Tale essendo la ricostruzione degli eventi, quale puntualmente documentata dalla Banca d’Italia, e riscontrato che la sig.ra P. non ha fornito alcun principio di prova atto a contrastare quanto documentato dall’amministrazione in ordine alla mancata presentazione nei termini della domanda volta ad ottenere il riconoscimento della dipendenza da causa di servizio, dell’aggravamento della patologia da cui è affetta, il ricorso non può che essere dichiarato inammissibile.

Non risulta infatti presentata, in epoca successiva all’aprile del 1982, alcuna istanza sulla quale l’amministrazione fosse tenuta a provvedere.

Né, risultano tempestivamente impugnate le note del maggio e del giugno 1985, con cui la Banca d’Italia ha negativamente riscontrato la diffida inoltrata nell’aprile del 1985.

Inoltre, come ancora esattamente rilevato dall’Istituto resistente, anche a voler considerare le diffide inviate nell’aprile e nel settembre 1985 come nuove istanze di riconoscimento della dipendenza da causa di servizio, le stesse si appalesano ormai intempestive e, pertanto, inidonee a determinare la nascita di un obbligo di provvedere in capo all’Istituto.

Secondo l’art. 60 dell’allora vigente Regolamento del Personale, la domanda di riconoscimento della dipendenza da causa di servizio dell’infortunio subito o della malattia contratta dal dipendente, era infatti soggetta al termine di decadenza di sei mesi dal verificarsi dell’evento dannoso, ovvero dalla data di conoscenza dell’infermità, nel caso in esame risalente al gennaio del 1984.

Quanto poi, al ricorso "gerarchico" presentato nel 1993 (in disparte il fatto che l’ordinamento settoriale all’epoca vigente, non prevedeva alcun ricorso di tal genere, né, comunque, risultava all’epoca adottato un provvedimento di una autorità inferiore che potesse essere gravato innanzi a quella superiore), esso ha un oggetto del tutto analogo alle precedenti istanze del 1982 e/o diffide del 1985, queste ultime, come accennato, già tardive rispetto all’aggravamento della patologia certificata dall’Inail sin dal 1984.

Sicché anche detto "ricorso gerarchico" si appalesa intempestivo, e, comunque, volto a riesaminare una vicenda ormai definita, in relazione alla quale, per costante giurisprudenza, non sussiste in capo all’amministrazione alcun obbligo di provvedere (cfr.
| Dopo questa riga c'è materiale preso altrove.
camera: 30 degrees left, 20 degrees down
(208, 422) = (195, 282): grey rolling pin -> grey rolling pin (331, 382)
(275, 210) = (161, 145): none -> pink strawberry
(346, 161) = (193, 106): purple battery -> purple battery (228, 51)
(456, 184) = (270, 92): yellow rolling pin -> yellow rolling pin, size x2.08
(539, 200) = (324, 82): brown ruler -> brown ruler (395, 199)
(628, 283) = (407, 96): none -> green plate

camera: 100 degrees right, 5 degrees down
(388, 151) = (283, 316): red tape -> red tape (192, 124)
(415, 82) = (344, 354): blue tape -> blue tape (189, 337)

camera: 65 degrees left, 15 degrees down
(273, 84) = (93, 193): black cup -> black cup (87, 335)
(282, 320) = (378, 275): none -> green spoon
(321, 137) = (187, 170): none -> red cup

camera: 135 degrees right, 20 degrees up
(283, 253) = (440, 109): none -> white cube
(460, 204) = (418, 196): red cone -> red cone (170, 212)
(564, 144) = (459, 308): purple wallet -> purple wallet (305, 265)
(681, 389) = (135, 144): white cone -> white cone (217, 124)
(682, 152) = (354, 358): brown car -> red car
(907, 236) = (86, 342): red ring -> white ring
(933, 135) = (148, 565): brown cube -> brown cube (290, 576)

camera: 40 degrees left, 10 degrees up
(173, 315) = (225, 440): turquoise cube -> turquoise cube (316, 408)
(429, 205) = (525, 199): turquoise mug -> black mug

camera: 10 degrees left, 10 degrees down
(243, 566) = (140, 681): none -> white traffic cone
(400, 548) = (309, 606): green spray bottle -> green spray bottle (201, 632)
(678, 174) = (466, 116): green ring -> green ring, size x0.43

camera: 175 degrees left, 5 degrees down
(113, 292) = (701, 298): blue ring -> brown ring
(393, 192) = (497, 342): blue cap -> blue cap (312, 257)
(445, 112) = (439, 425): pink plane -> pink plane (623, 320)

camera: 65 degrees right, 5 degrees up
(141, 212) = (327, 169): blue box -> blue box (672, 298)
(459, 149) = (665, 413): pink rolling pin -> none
TAR Lazio, sez. I, 5 maggio 2010, n. 9769).

E’ bene precisare che, a tanto, non si appalesa sufficiente il verbale di visita della USL Rm4 in data 19 ottobre 1992, in quanto in esso non viene diagnosticata una patologia diversa e/o più grave di quella del 1984, ma si dispone solo l’esonero dalle mansioni che comportino l’utilizzo di videoterminali.

3. Il ricorso, in definitiva, deve essere dichiarato inammissibile.

Ragioni di equità, suggeriscono peraltro di compensare integralmente le spese di giudizio tra le parti.
P.Q.M.

Il Tribunale Amministrativo Regionale del Lazio, sede di Roma, sez. I^, definitivamente pronunciando sul ricorso di cui in premessa, lo dichiara inammissibile.

Spese compensate.

Ordina che la presente sentenza sia eseguita dall’autorità amministrativa.

Testo non ufficiale. La sola stampa del bollettino ufficiale ha carattere legale.